Os índices de crescimento dessa população são alarmantes. Entre dezembro de 2023 e dezembro de 2024, o número de pessoas em situação de rua no Brasil aumentou em cerca de 25%, alcançando 327.925 indivíduos. Esse crescimento reflete falhas estruturais, como o déficit habitacional e a falta de políticas públicas eficazes, agravando a vulnerabilidade em um contexto de baixas temperaturas, como as registradas recentemente.

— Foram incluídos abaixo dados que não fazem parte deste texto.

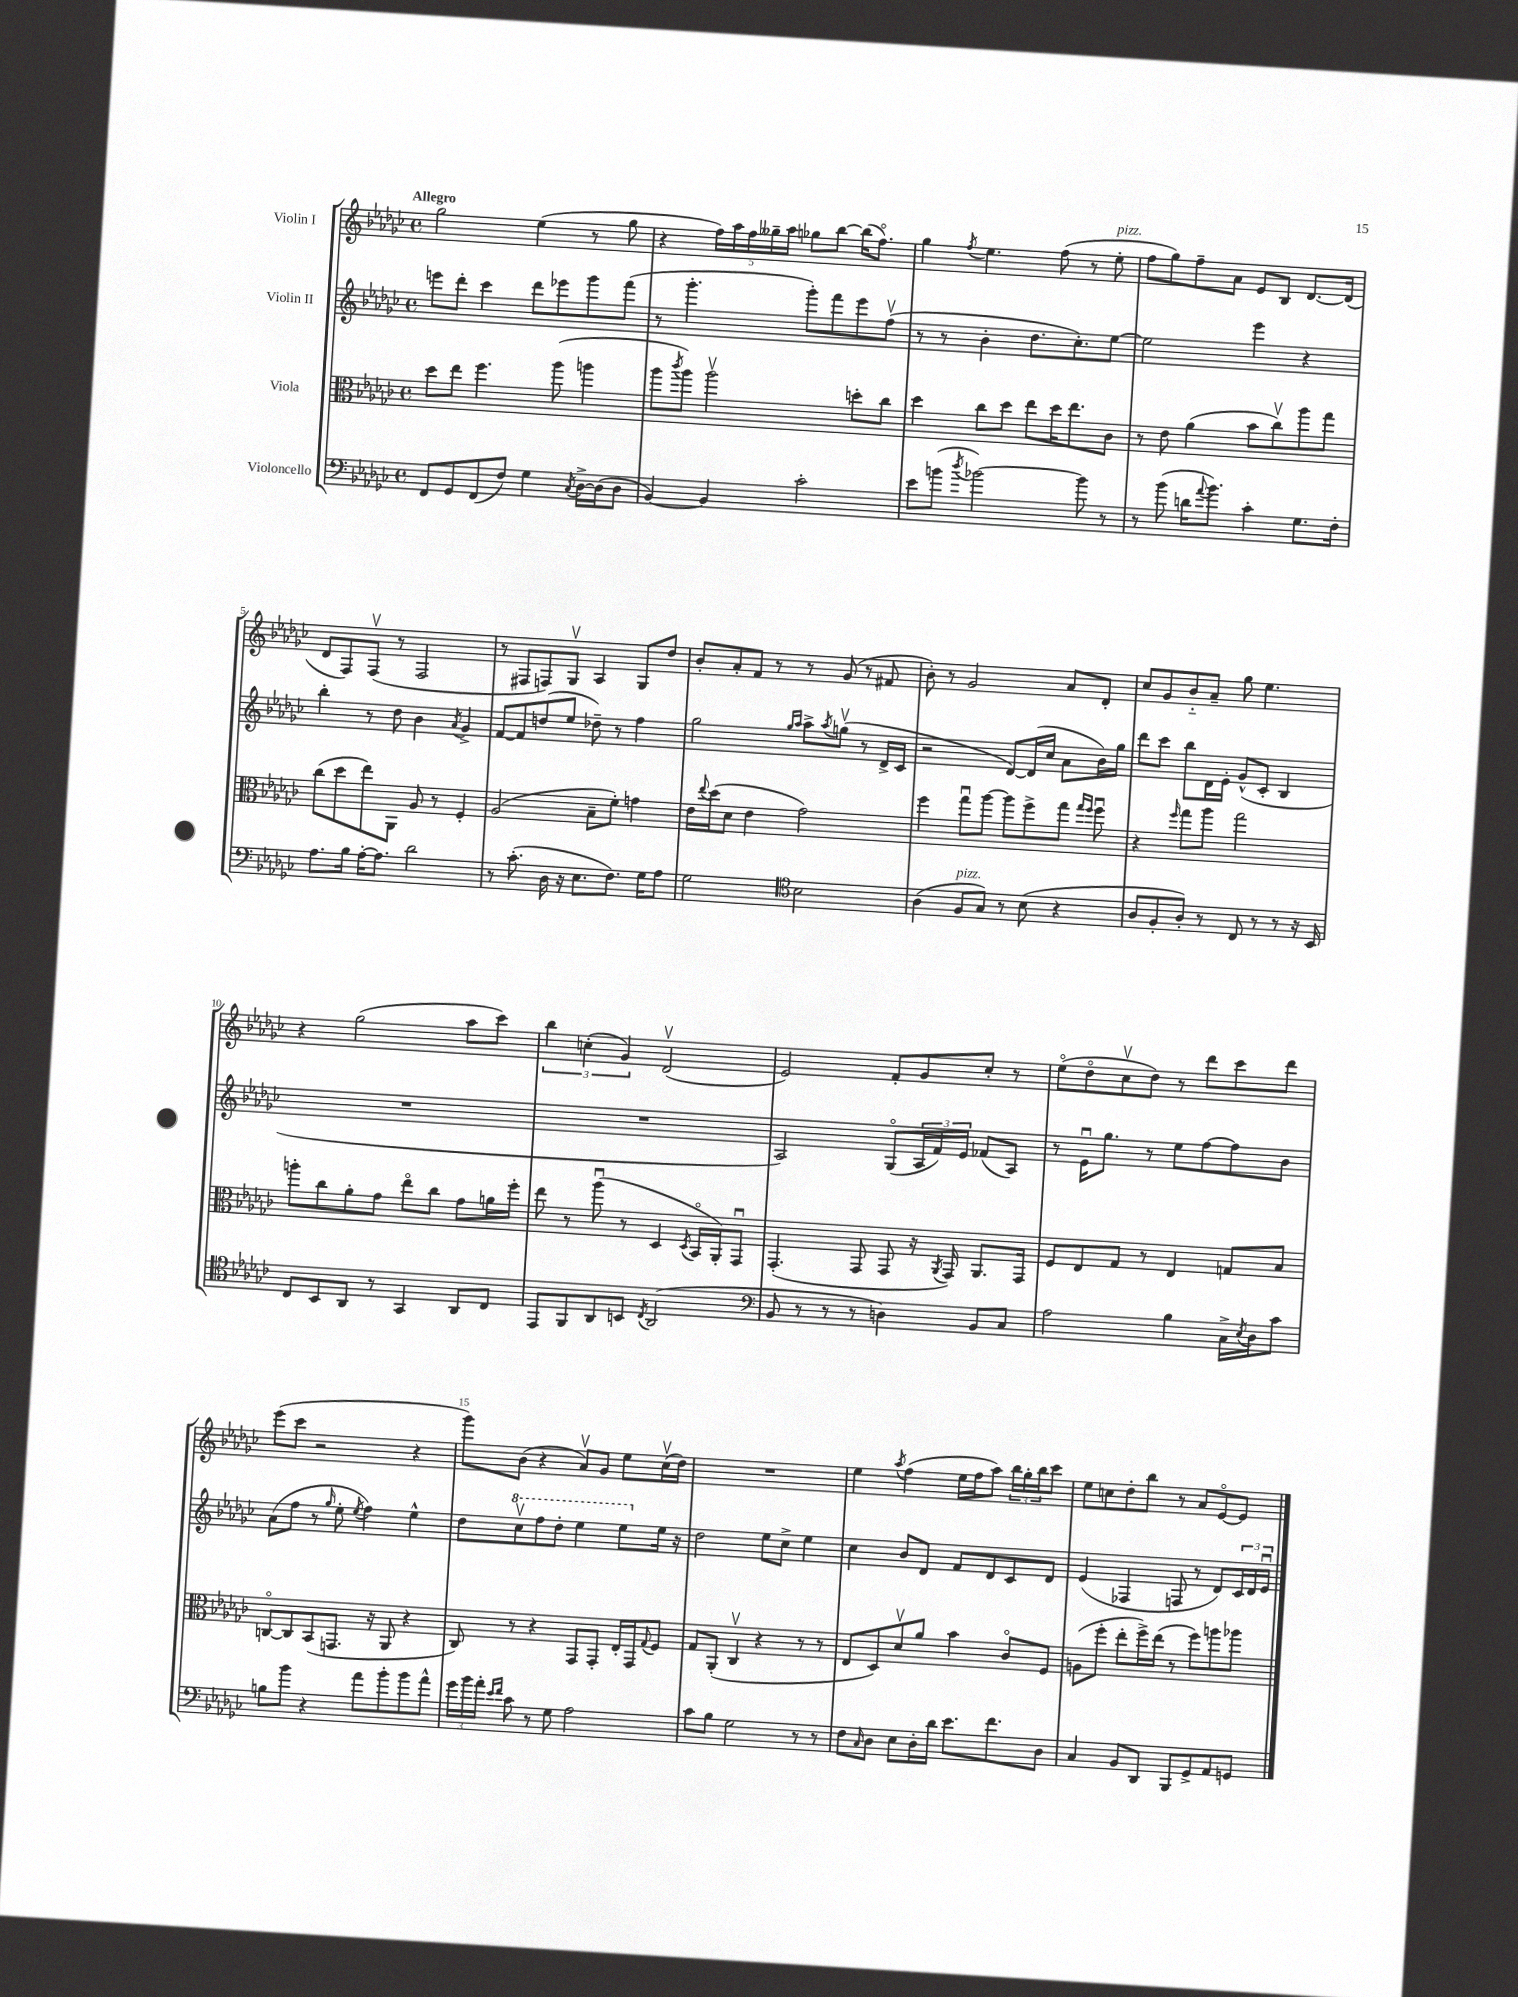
<<
\new StaffGroup <<
\new Staff = "s0" \with { instrumentName = "Violin I" } {
    \clef treble \key ges \major \defaultTimeSignature \time 4/4 \tempo "Allegro"
    ges''2 ees''4( r8 ges''8 |
    r4 \tuplet 5/4 { f''16) aes''16 f''16 geses''16-- aes''16 } ges''8 bes''8~ bes''16( f''8.\flageolet) |
    ges''4 \acciaccatura { f''8 } ees''4. f''8( r8 ees''8-.^\markup { \italic "pizz." } |
    f''8 ges''8) f''8-- aes'8 ees'8 bes8 des'8.~ des'16( |
    des'8 f8) f8\upbow( r8 f2 |
    r8 fis8 f8) ges8\upbow aes4 ges8 des''8 |
    bes'8-. aes'8-. f'8 r8 r8 ges'8( r8 fis'8 |
    bes'8-.) r8 ges'2 aes'8 des'8-. |
    ces''8 ges'8 bes'8-_ aes'8-- ges''8 ees''4. |
    r4 ges''2( aes''8 ces'''8) |
    \tuplet 3/2 { bes''4 c''4-.( ges'4) } des'2\upbow( |
    ees'2) f'8-. ges'8 ces''8-. r8 |
    ees''8\flageolet( des''8\flageolet ces''8\upbow des''8) r8 des'''8 ces'''8 des'''8 |
    ees'''8( ces'''8 r2 r4 |
    ges'''8) bes'8( r4 aes'8\upbow) ges'8 ees''8 ces''16\upbow( des''16) |
    R1 |
    ees''4 \acciaccatura { aes''8 } f''4( ees''16 f''16 aes''8) \tuplet 3/2 { bes''16 ges''16-. bes''16 } ces'''8 |
    ees''8 c''8 des''8-. bes''8 r8 aes'8 ees'8~\flageolet ees'8 \bar "|." |
}
\new Staff = "s1" \with { instrumentName = "Violin II" } {
    \clef treble \key ges \major \defaultTimeSignature \time 4/4
    e'''8 des'''8-. ces'''4 des'''8 ees'''8 ges'''8 f'''8( |
    r8 ges'''4.-. ges'''8-.) f'''8 ees'''8 f''8\upbow( |
    r8 r8 bes'4-. des''8. ces''8.-.) ees''8~ |
    ees''2 ees'''4 r4 |
    bes''4-. r8 des''8 bes'4 \acciaccatura { aes'8 } ges'4-> |
    f'8~ f'8 d''8( ees''8 des''8--) r8 f''4 |
    ges''2 \grace { ges''16 aes''16 } aes''8-> \acciaccatura { aes''8 } g''8\upbow( r8 des'16-> ces'16 |
    r2 des'8~) des'16( ces''16 aes'8 bes'16) ges''16 |
    des'''8 ces'''8 bes''8 des'16 ees'16-. ges'8-^( ces'8-. bes4 |
    R1 |
    R1 |
    aes2) ges8\flageolet( \tuplet 3/2 { aes16 f'16) ees'16 } fes'8( aes8) |
    r8 ees'16\downbow ges''8. r8 ees''8 f''8~ f''8 bes'8 |
    aes'8( f''8 r8 \grace { ges''16 } ees''8-. \acciaccatura { ees''8 } f''4) ees''4-^ |
    des''8 \ottava #1 ces'''8\upbow f'''8 des'''8-. ees'''4 ees'''8 \ottava #0 ees''16 r16 |
    des''2 ees''8 ces''8-> ees''4 |
    ces''4 bes'8 des'8 f'8 des'8 ces'8 des'8 |
    ees'4( fes4 f8 r8 des'8) \tuplet 3/2 { ces'16 des'16 ees'16\downbow } \bar "|." |
}
\new Staff = "s2" \with { instrumentName = "Viola" } {
    \clef alto \key ges \major \defaultTimeSignature \time 4/4
    des''8 ees''8 f''4. aes''8( a''4 |
    aes''8 \acciaccatura { ces'''8 } aes''8) aes''2\upbow d''8-. ces''8 |
    des''4 ces''8 des''8 ees''8 des''16 ees''8. ces'8 |
    r8 ees'8 aes'4( bes'8 ces''8\upbow) aes''8 ges''8 |
    ces''8( des''8 ees''8) aes,8 aes8 r8 f4-. |
    aes2( bes8-- f'8-.) g'4 |
    ees'16 \appoggiatura { ees''8 } des''16( des'8 ees'4 ges'2) |
    f''4 ges''8\downbow aes''8~ aes''8 f''8-> ges''8 \grace { ges''16 f''16 } f''8\downbow |
    r4 \grace { f''16 } ges''8 aes''8 ges''2 |
    a''8-. ces''8 aes'8-. ges'8 ees''8\flageolet ces''8 ges'8 a'16 f''16-. |
    ees''8 r8 aes''8\downbow( r8 des4 \acciaccatura { des8 } bes,16\flageolet aes,16-.) ges,8\downbow |
    ges,4.-.( ges,8 ges,8 r16 \acciaccatura { aes,8 } ges,16) aes,8. ges,16 |
    f8 ees8 ges8 r8 ees4 g8 bes8 |
    c8~\flageolet c8 bes,8( g,8. r16 aes,8 r4 |
    ces8) r8 r4 ges,8 ges,8-. ees16-. ges,16 \appoggiatura { ges8 } f8 |
    ges8 aes,8-.( ces4\upbow r4 r8 r8 |
    ees8 des8) des'8\upbow aes'8 bes'4 ces'8\flageolet f8 |
    a8( f''8-. ees''8-. f''16->) ees''16( r8 f''8) a''8 aes''8 \bar "|." |
}
\new Staff = "s3" \with { instrumentName = "Violoncello" } {
    \clef bass \key ges \major \defaultTimeSignature \time 4/4
    f,8 ges,8 f,8( f8) ges4 \acciaccatura { ces8 } des16~-> des16( des8 |
    bes,4~) bes,4 ces'2-. |
    ees'8 b'8( \acciaccatura { des''8 } bes'2~) bes'8 r8 |
    r8 bes'8( d'16 \appoggiatura { aes'8 } bes'8.) ces'4-. ges8. f16-. |
    aes8. bes16 aes16~-. aes8. des'2 |
    r8 ces'8.-.( des16 r16 ees8. f8.) ges16 aes8 |
    ges2 \clef tenor bes2 |
    aes4( f8^\markup { \italic "pizz." } ges8) r8 bes8( r4 |
    aes8 f8-. aes8-.) r8 ces8 r8 r8 r16 bes,16 |
    ces8 bes,8 aes,8 r8 ges,4 aes,8 ces8 |
    ees,8 f,8 aes,8 b,8 \acciaccatura { ces8 } aes,2( |
    \clef bass bes,8 r8 r8 r8 d4) bes,8 ces8 |
    aes2 bes4 ces16-> \acciaccatura { ees8 } des16 ces'8 |
    b8 bes'8 r4 aes'8 bes'8-. bes'8 aes'8-^ |
    \tuplet 3/2 { ges'16 bes'16 aes'16-. } \grace { ees'16 f'16 } ces'8 r8 ges8 aes2 |
    ces'8 bes8 ges2 r8 r8 |
    f8 \grace { ces16 } des8 ees8 des16-. des'16 ees'8. f'8. des8 |
    ces4 bes,8 des,8 bes,,8 ges,8-> aes,8 g,8 \bar "|." |
}
>>
>>
\layout { \context { \Score \override BarNumber.break-visibility = ##(#f #t #t) barNumberVisibility = #(every-nth-bar-number-visible 5) } }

Com as baixas temperaturas que atingem o Brasil neste junho de 2025, a falta de abrigo adequado tem resultado em tragédias evitáveis. Em Cotia, na região metropolitana de São Paulo, um morador de rua de 63 anos faleceu, com suspeita de hipotermia. No Rio Grande do Sul, três pessoas morreram em uma única noite devido ao frio intenso, enquanto na capital paulista outras mortes foram relatadas nas últimas semanas. Esses casos destacam a urgência de medidas como a distribuição de cobertores e a ampliação de abrigos, em vez de apenas criticar desmobilizações sem oferecer alternativas.
Por Soluções, Não Palavras
A verdadeira defesa dos moradores de rua não está em rotular toda ação como “higienista”, mas em exigir soluções que respeitem sua dignidade. Iniciativas de programas de acolhimento mostram que é possível reduzir a população de rua com políticas bem planejadas. A banalização do “higienismo” desvia o foco dessas possibilidades, mantendo o debate preso a acusações. É hora de trocar a retórica por ação, priorizando a vida de quem sofre nas ruas.